■ **WHAT TO DO**
Reproduce the listing below line for line, keeping every character as it appears, and omit the pictures from your copy.

■ **EXERCISE INPUTS**
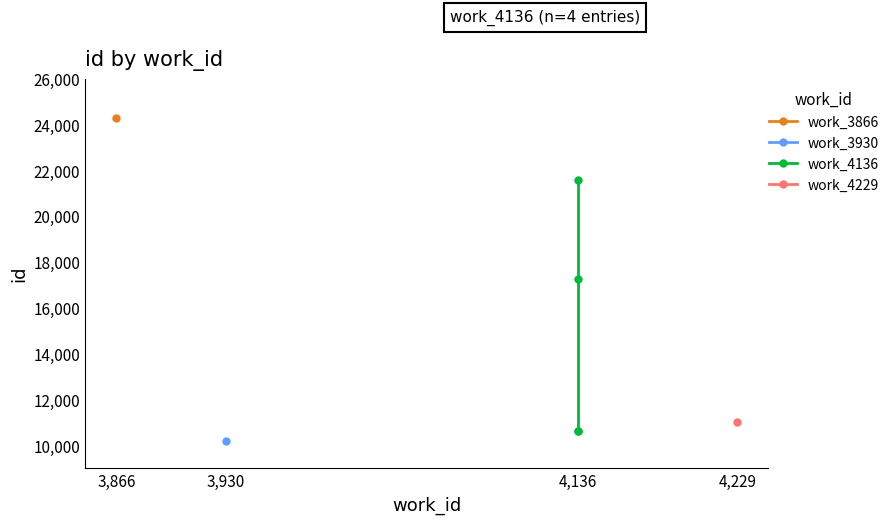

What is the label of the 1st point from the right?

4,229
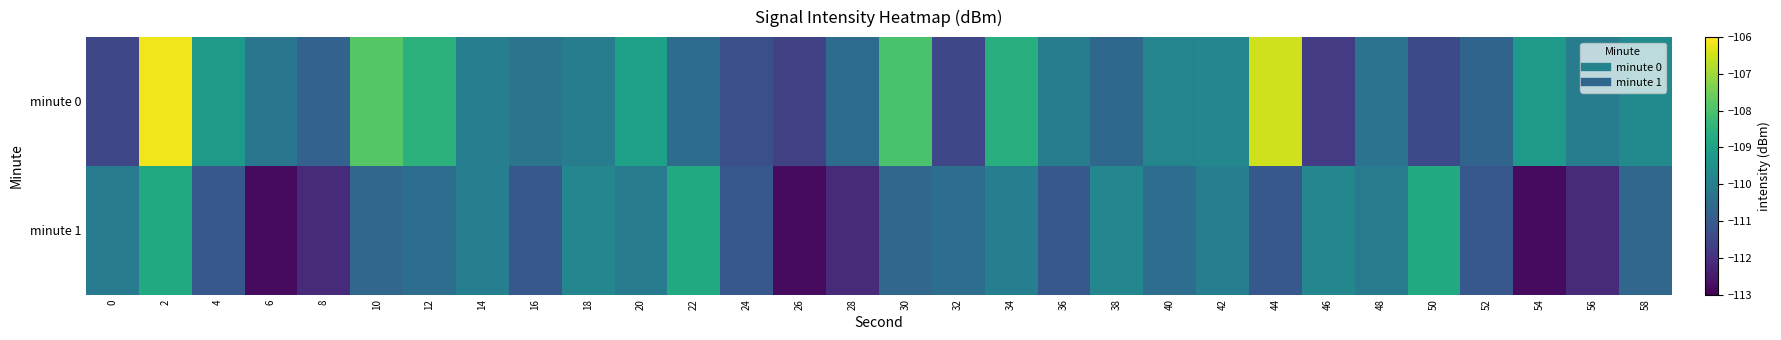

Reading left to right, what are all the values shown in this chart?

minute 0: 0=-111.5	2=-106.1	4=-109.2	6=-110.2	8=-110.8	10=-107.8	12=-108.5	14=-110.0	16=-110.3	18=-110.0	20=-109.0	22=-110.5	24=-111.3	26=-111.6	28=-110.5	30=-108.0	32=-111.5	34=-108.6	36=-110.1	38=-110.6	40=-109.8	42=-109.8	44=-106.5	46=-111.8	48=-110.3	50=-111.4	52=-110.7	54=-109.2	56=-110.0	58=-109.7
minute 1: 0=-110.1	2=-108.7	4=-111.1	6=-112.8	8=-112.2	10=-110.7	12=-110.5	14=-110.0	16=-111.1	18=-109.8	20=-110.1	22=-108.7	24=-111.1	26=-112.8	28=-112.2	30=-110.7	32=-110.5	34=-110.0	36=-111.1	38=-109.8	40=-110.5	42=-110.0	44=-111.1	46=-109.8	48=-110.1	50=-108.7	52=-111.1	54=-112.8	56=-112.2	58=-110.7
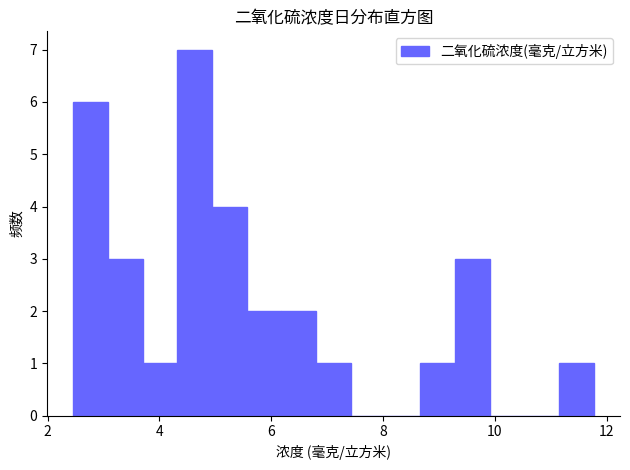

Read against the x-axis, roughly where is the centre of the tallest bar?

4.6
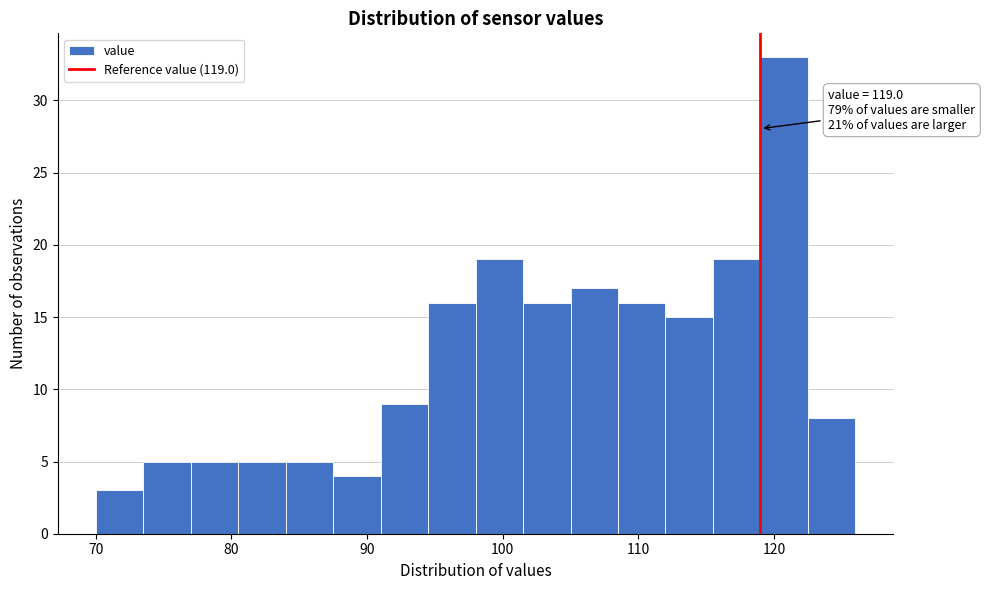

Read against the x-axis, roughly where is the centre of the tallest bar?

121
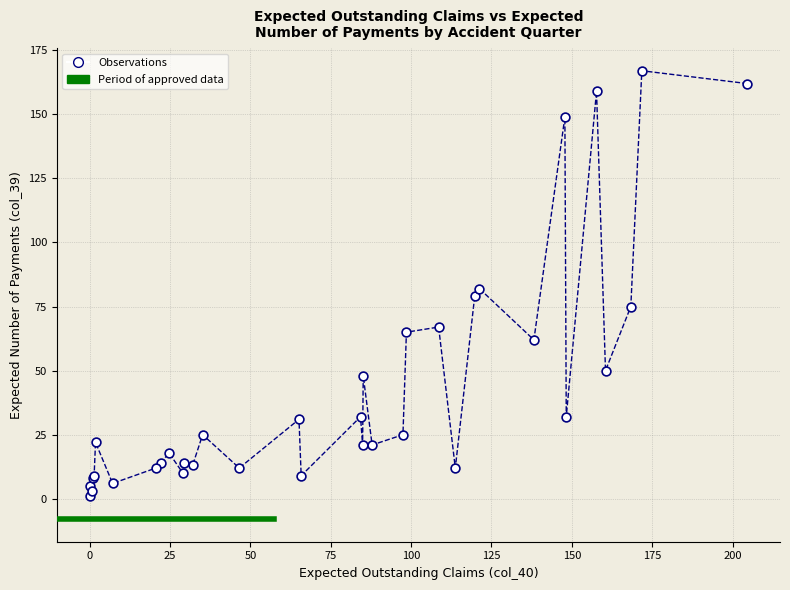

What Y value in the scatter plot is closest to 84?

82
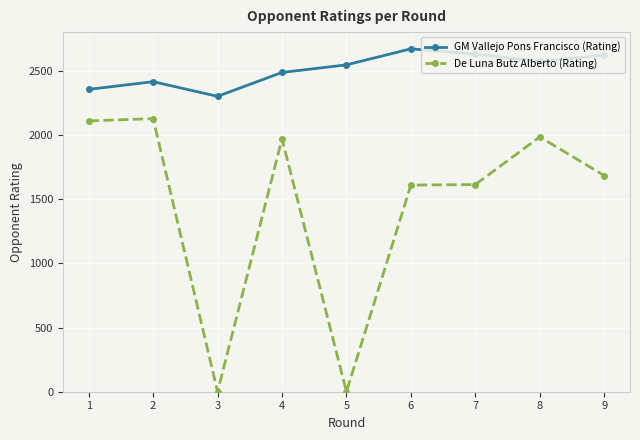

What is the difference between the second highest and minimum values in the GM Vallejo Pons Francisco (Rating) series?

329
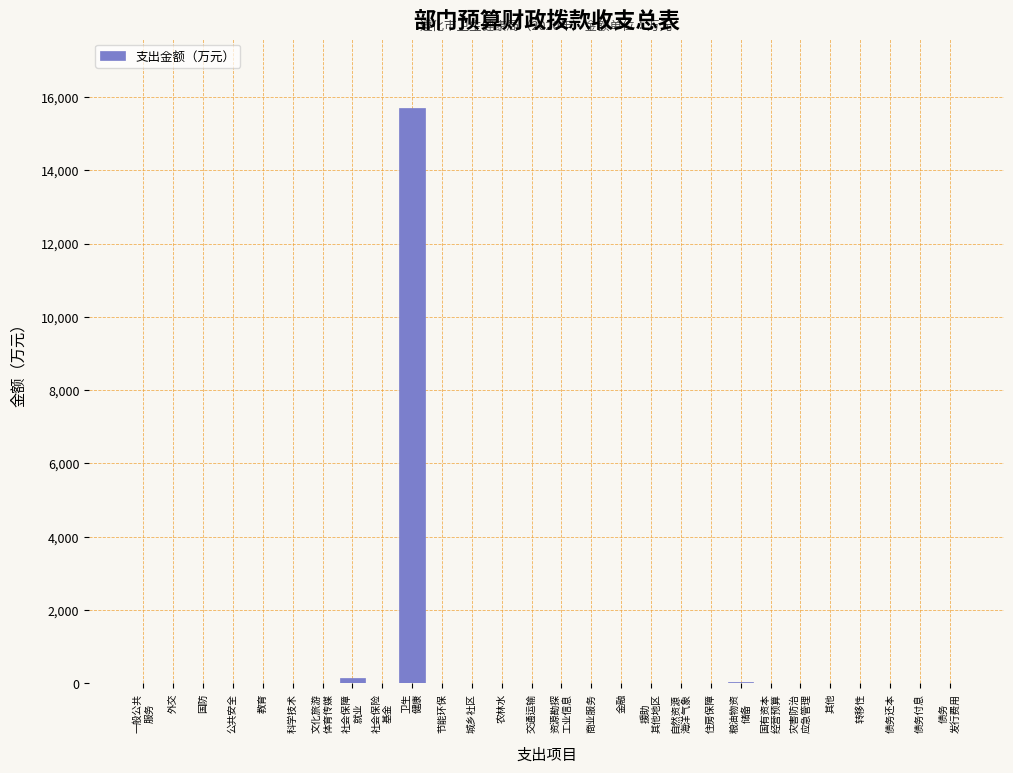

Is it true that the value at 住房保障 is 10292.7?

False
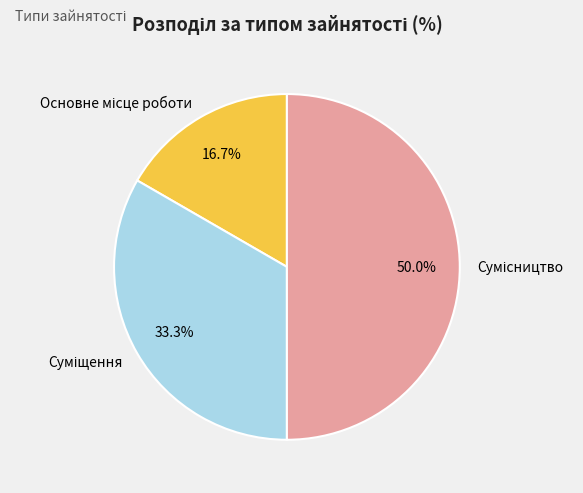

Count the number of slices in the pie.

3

■ **SOLVED PROBLEM**
What is the label of the 1st point from the right?

4,229

Reading left to right, what are all the values shown in this chart?

minute 0: 0=-111.5	2=-106.1	4=-109.2	6=-110.2	8=-110.8	10=-107.8	12=-108.5	14=-110.0	16=-110.3	18=-110.0	20=-109.0	22=-110.5	24=-111.3	26=-111.6	28=-110.5	30=-108.0	32=-111.5	34=-108.6	36=-110.1	38=-110.6	40=-109.8	42=-109.8	44=-106.5	46=-111.8	48=-110.3	50=-111.4	52=-110.7	54=-109.2	56=-110.0	58=-109.7
minute 1: 0=-110.1	2=-108.7	4=-111.1	6=-112.8	8=-112.2	10=-110.7	12=-110.5	14=-110.0	16=-111.1	18=-109.8	20=-110.1	22=-108.7	24=-111.1	26=-112.8	28=-112.2	30=-110.7	32=-110.5	34=-110.0	36=-111.1	38=-109.8	40=-110.5	42=-110.0	44=-111.1	46=-109.8	48=-110.1	50=-108.7	52=-111.1	54=-112.8	56=-112.2	58=-110.7

Read against the x-axis, roughly where is the centre of the tallest bar?

4.6

Read against the x-axis, roughly where is the centre of the tallest bar?

121

What Y value in the scatter plot is closest to 84?

82

What is the difference between the second highest and minimum values in the GM Vallejo Pons Francisco (Rating) series?

329

Is it true that the value at 住房保障 is 10292.7?

False

Count the number of slices in the pie.

3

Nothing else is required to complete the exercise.